Strategies for Long-Document Handling
When your document exceeds the context window, you have several options:
1. Chunking + RAG (Most Common)
Split the document into chunks, embed them, store in a vector DB, retrieve the most relevant chunks at query time. Only the relevant portion enters the context.
2. Summarization Chains
Summarize segments of a long document sequentially, building a compressed representation that fits in context. Used for book-length summarization.
Chapter 1 → Summarize → 200 tokensChapter 2 → Summarize → 200 tokens...All summaries → Final synthesis → Full summary3. Map-Reduce
Apply the same operation (e.g., extract key claims) to each chunk in parallel, then reduce (combine) the results. More parallelizable than sequential chains.
4. Use a Long-Context Model
If Gemini 1.5 Pro’s 1M token context is large enough, just send the whole document. This is increasingly practical for medium-length corpora (500–1000 pages).
Context Window Economics
More context = more compute. The computational cost of attention scales quadratically with sequence length (O(N²)), though Flash Attention makes this more practical.

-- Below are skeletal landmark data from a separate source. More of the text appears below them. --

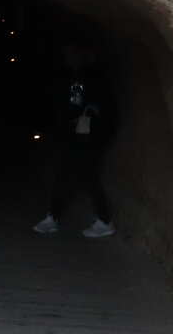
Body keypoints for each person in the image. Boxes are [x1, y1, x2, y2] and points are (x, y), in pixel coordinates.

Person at [33, 43, 117, 238]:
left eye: (72, 54)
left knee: (87, 177)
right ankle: (53, 217)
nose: (68, 58)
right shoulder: (75, 77)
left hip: (89, 137)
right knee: (66, 175)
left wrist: (94, 127)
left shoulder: (92, 79)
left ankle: (104, 220)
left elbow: (97, 108)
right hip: (76, 136)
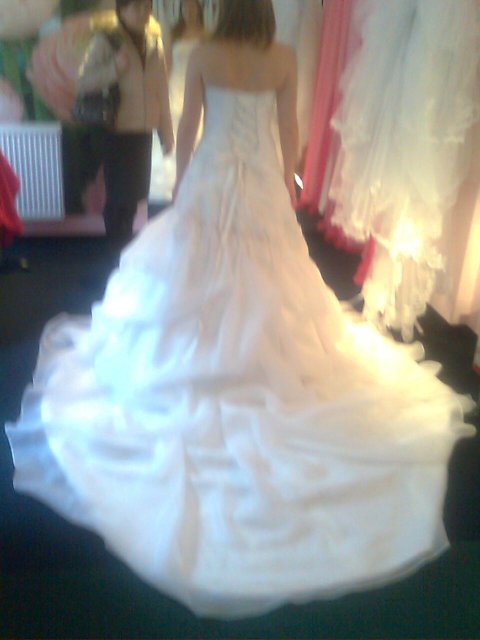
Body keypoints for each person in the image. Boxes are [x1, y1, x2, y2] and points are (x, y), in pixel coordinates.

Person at [5, 0, 475, 620]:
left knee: (196, 269)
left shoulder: (205, 53)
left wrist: (184, 183)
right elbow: (289, 131)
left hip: (213, 173)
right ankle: (256, 359)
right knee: (267, 271)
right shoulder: (282, 57)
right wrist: (285, 185)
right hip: (258, 180)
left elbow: (190, 125)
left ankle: (205, 353)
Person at [76, 0, 174, 252]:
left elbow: (162, 91)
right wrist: (114, 68)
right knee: (118, 198)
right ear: (122, 10)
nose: (144, 12)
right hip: (117, 129)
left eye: (147, 7)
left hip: (143, 130)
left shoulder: (154, 42)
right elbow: (83, 82)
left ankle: (125, 247)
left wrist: (166, 132)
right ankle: (115, 249)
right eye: (137, 7)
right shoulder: (107, 40)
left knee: (134, 197)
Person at [149, 0, 206, 202]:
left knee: (197, 128)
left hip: (198, 87)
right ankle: (172, 182)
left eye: (192, 7)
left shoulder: (207, 35)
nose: (189, 11)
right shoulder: (174, 33)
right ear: (180, 10)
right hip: (176, 86)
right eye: (185, 8)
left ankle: (195, 180)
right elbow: (167, 64)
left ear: (199, 10)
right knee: (174, 126)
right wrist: (161, 92)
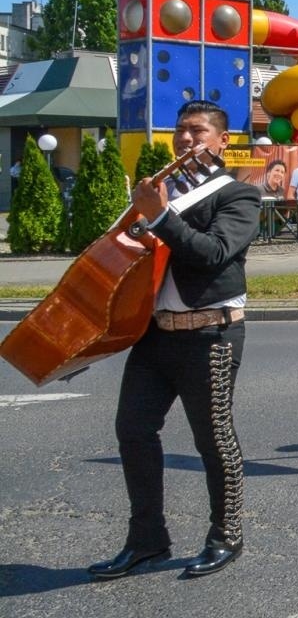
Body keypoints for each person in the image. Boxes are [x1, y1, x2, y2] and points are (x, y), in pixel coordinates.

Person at [88, 100, 262, 583]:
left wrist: (160, 214)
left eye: (198, 131)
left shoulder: (238, 194)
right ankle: (147, 540)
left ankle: (226, 535)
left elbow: (214, 253)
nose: (185, 139)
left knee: (213, 439)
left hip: (210, 333)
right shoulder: (160, 192)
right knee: (133, 430)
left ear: (222, 140)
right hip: (155, 334)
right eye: (180, 131)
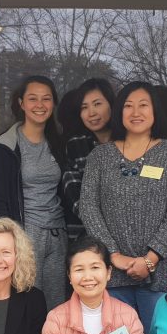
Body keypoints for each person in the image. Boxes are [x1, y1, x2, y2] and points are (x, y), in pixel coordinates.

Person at [79, 82, 167, 334]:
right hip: (112, 276)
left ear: (155, 112)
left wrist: (151, 259)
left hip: (159, 274)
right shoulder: (101, 156)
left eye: (143, 105)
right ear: (119, 112)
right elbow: (88, 207)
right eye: (128, 106)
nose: (135, 112)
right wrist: (114, 255)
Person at [0, 76, 68, 308]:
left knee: (56, 304)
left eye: (46, 99)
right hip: (25, 234)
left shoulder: (57, 143)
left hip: (57, 233)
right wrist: (11, 240)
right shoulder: (4, 146)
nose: (39, 105)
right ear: (21, 103)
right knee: (28, 302)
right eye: (33, 99)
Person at [60, 77, 115, 229]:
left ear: (111, 104)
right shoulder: (76, 145)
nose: (91, 113)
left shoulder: (131, 141)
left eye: (97, 104)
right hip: (90, 236)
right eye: (84, 107)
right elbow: (76, 197)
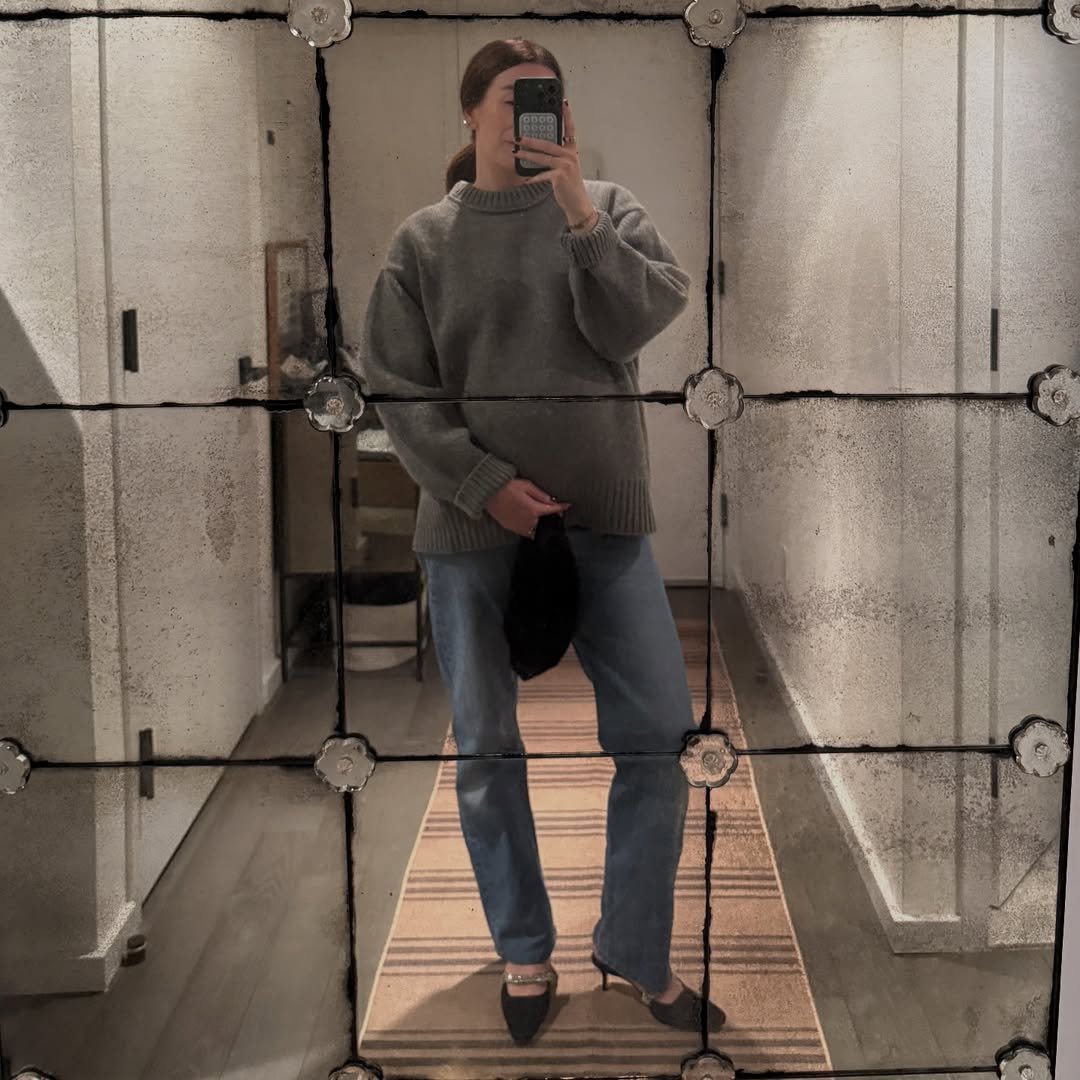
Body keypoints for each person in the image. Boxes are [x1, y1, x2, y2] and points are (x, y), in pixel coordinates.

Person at [354, 37, 726, 1046]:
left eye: (552, 100)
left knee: (660, 741)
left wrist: (578, 219)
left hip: (604, 522)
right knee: (486, 750)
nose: (540, 116)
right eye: (519, 98)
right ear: (471, 111)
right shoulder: (424, 242)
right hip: (471, 531)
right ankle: (524, 950)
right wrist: (486, 488)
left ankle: (633, 948)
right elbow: (400, 390)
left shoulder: (605, 207)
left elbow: (635, 322)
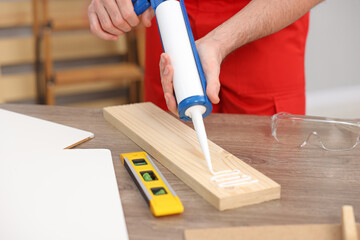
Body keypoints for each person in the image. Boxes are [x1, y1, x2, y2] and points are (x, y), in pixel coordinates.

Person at [88, 0, 324, 116]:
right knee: (165, 151)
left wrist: (221, 41)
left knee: (265, 167)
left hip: (263, 24)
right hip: (172, 20)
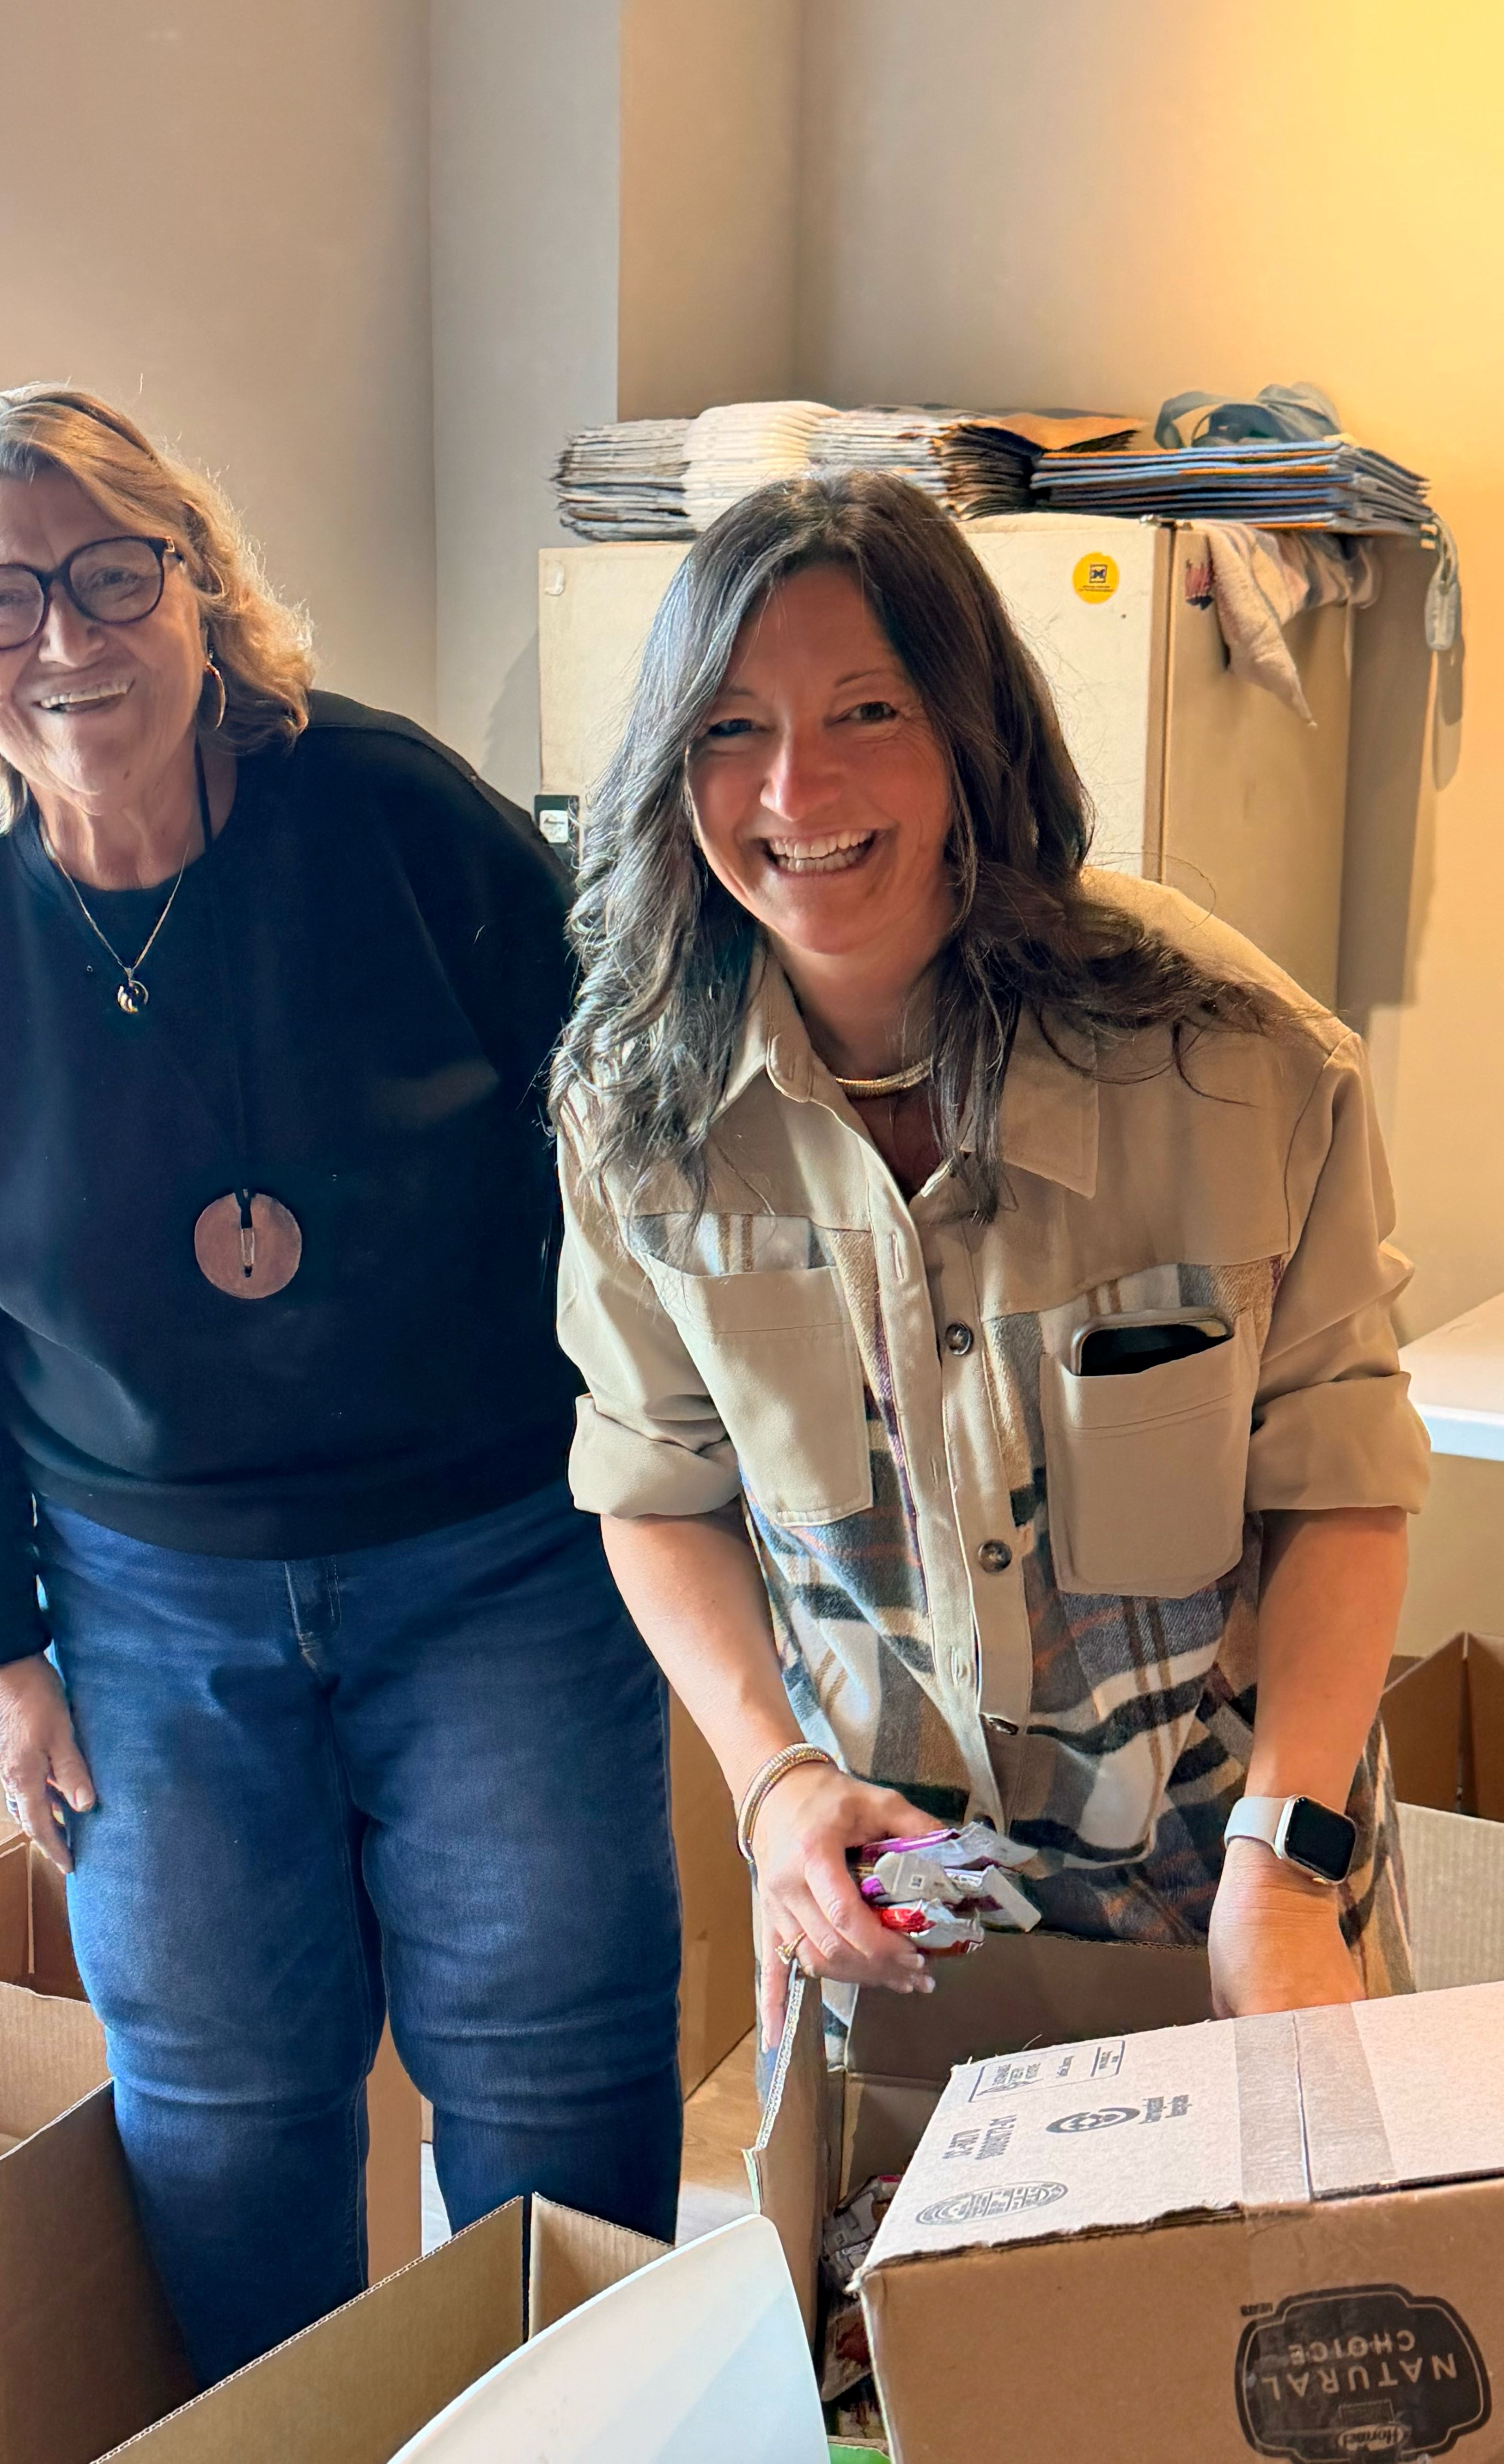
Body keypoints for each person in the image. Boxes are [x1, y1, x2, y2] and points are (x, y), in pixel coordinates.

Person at [0, 383, 681, 2381]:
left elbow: (624, 1143)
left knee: (554, 2087)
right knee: (220, 2118)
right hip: (145, 1605)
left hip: (497, 1557)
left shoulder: (392, 819)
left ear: (198, 583)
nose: (66, 637)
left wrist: (692, 1489)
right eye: (2, 597)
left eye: (112, 572)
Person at [552, 471, 1429, 2054]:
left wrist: (1291, 1866)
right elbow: (654, 1491)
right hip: (907, 1880)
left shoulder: (1235, 1065)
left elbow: (1342, 1480)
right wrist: (777, 1781)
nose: (795, 787)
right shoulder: (637, 1112)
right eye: (730, 728)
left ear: (974, 738)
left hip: (1232, 1855)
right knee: (907, 2284)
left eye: (870, 709)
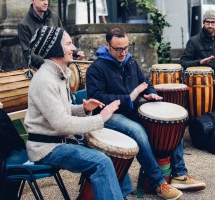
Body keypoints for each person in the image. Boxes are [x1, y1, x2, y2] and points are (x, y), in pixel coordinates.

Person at [86, 27, 207, 200]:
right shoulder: (96, 68)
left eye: (126, 47)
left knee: (172, 122)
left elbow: (145, 82)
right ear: (107, 45)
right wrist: (129, 97)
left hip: (131, 110)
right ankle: (158, 182)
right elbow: (97, 98)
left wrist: (149, 93)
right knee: (138, 131)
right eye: (118, 49)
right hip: (109, 115)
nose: (123, 53)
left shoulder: (130, 61)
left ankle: (179, 174)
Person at [24, 26, 133, 200]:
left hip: (60, 141)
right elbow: (61, 123)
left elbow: (62, 112)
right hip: (47, 148)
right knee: (101, 162)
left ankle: (121, 194)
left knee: (110, 153)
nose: (73, 48)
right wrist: (100, 118)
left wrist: (84, 109)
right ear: (55, 49)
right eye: (68, 44)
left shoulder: (58, 74)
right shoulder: (44, 80)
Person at [18, 0, 84, 69]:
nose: (46, 2)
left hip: (60, 66)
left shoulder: (54, 17)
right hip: (39, 70)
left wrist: (76, 52)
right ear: (32, 1)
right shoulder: (24, 24)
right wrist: (47, 63)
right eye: (42, 0)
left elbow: (64, 40)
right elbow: (27, 53)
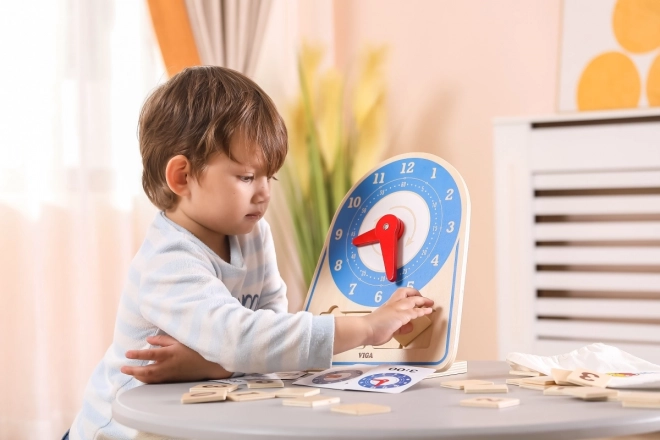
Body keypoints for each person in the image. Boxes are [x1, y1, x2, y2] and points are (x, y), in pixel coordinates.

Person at [66, 66, 433, 440]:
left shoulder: (254, 235)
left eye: (268, 177)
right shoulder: (167, 260)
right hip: (119, 430)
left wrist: (211, 366)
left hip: (188, 418)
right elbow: (241, 340)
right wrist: (367, 328)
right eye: (246, 177)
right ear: (182, 177)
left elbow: (268, 333)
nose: (264, 193)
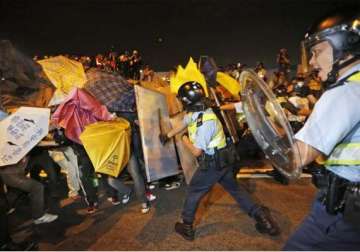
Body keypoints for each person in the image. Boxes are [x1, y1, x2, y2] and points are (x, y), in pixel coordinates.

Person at [160, 81, 280, 241]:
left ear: (186, 101)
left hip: (213, 163)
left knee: (194, 191)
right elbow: (185, 122)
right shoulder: (200, 111)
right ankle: (262, 217)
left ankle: (186, 225)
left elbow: (196, 151)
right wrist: (167, 135)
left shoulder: (206, 122)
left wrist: (183, 139)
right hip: (224, 160)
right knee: (234, 189)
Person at [283, 7, 360, 250]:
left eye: (317, 52)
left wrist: (269, 131)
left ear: (345, 45)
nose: (312, 63)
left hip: (341, 212)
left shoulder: (344, 92)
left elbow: (298, 157)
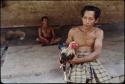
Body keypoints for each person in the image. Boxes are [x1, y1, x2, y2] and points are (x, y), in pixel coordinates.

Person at [65, 5, 112, 83]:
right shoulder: (73, 31)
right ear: (82, 18)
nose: (87, 21)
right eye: (85, 18)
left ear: (96, 20)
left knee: (104, 80)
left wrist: (78, 60)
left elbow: (97, 53)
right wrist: (67, 56)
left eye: (90, 19)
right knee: (76, 80)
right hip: (76, 58)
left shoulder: (98, 32)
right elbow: (66, 46)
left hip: (91, 59)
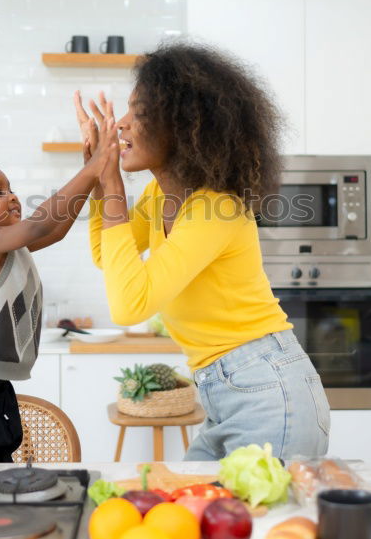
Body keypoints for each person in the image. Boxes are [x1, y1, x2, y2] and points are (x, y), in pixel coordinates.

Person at [76, 42, 330, 460]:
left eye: (137, 113)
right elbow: (109, 257)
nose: (121, 124)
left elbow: (128, 305)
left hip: (268, 390)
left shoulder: (217, 208)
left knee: (259, 525)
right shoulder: (162, 194)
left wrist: (113, 184)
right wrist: (96, 179)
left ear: (181, 125)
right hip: (225, 388)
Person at [0, 119, 117, 462]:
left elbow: (54, 230)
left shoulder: (11, 248)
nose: (12, 196)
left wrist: (92, 173)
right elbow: (41, 223)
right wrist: (91, 169)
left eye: (9, 188)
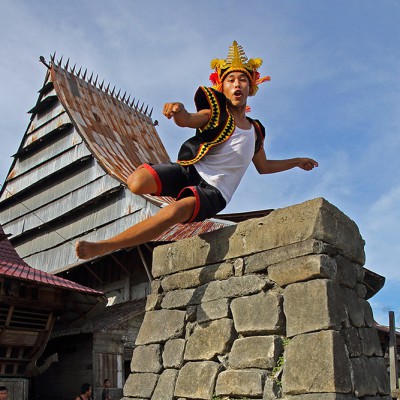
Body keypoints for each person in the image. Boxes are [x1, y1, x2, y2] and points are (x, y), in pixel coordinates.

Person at [75, 40, 318, 260]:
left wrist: (296, 161)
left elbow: (264, 167)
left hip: (214, 192)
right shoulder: (215, 113)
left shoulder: (255, 130)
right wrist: (178, 111)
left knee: (173, 212)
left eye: (242, 80)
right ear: (222, 87)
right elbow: (190, 119)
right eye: (231, 80)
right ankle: (171, 192)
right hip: (191, 170)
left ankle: (105, 246)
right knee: (136, 182)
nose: (237, 85)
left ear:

Rough cost guide (OpenAI GPT-4o pricing example):
| Scenario | Tokens | Cost (input) |
|---|---|---|
| Short query | 500 | $0.0025 |
| Document QA (10 pages) | 8,000 | $0.04 |
| Long analysis (100 pages) | 80,000 | $0.40 |
| Book summary (300 pages) | 240,000 | $1.20 |
For high-volume applications, context window size directly impacts operating costs. A well-implemented RAG system that retrieves 3K tokens instead of sending 80K tokens pays 26× less per query.
Practical Tips for Context Management
Track token counts proactively: Don’t wait for a context_length_exceeded error. Instrument your application to log token usage per request.
Implement sliding window for conversations: Keep only the last N turns in context, summarizing older turns. Many production chatbots do this automatically.
System prompt optimization: System prompts are in the context on every request. A 2,000-token system prompt multiplied by 10,000 daily requests = 20M tokens/day in overhead alone.
Structured context positioning: For RAG, place the question first, then supporting documents, then instructions for how to answer. Empirically better than the reverse.
Tool outputs are tokens too: In agentic workflows, tool call results accumulate in context. Long JSON responses from APIs can eat context fast — trim unnecessary fields before returning tool output to the model.
Where This Is Heading
The “context window arms race” of 2024–2025 has somewhat plateaued. Models now have enough context for most practical tasks. The frontier questions are:
- Quality at length: Can models actually use 1M token contexts well, or do they still lose things in the middle?
- KV cache offloading: Moving the KV cache to CPU or SSD to enable longer inference sessions at lower GPU cost
- Selective attention / memory: Systems that compress the context dynamically, keeping recent and high-attention tokens and summarizing the rest
For most practitioners in 2026, 128K–200K tokens is more than enough if you architect your application well. The limiting factor usually isn’t the context window — it’s the signal-to-noise ratio of what you put in it.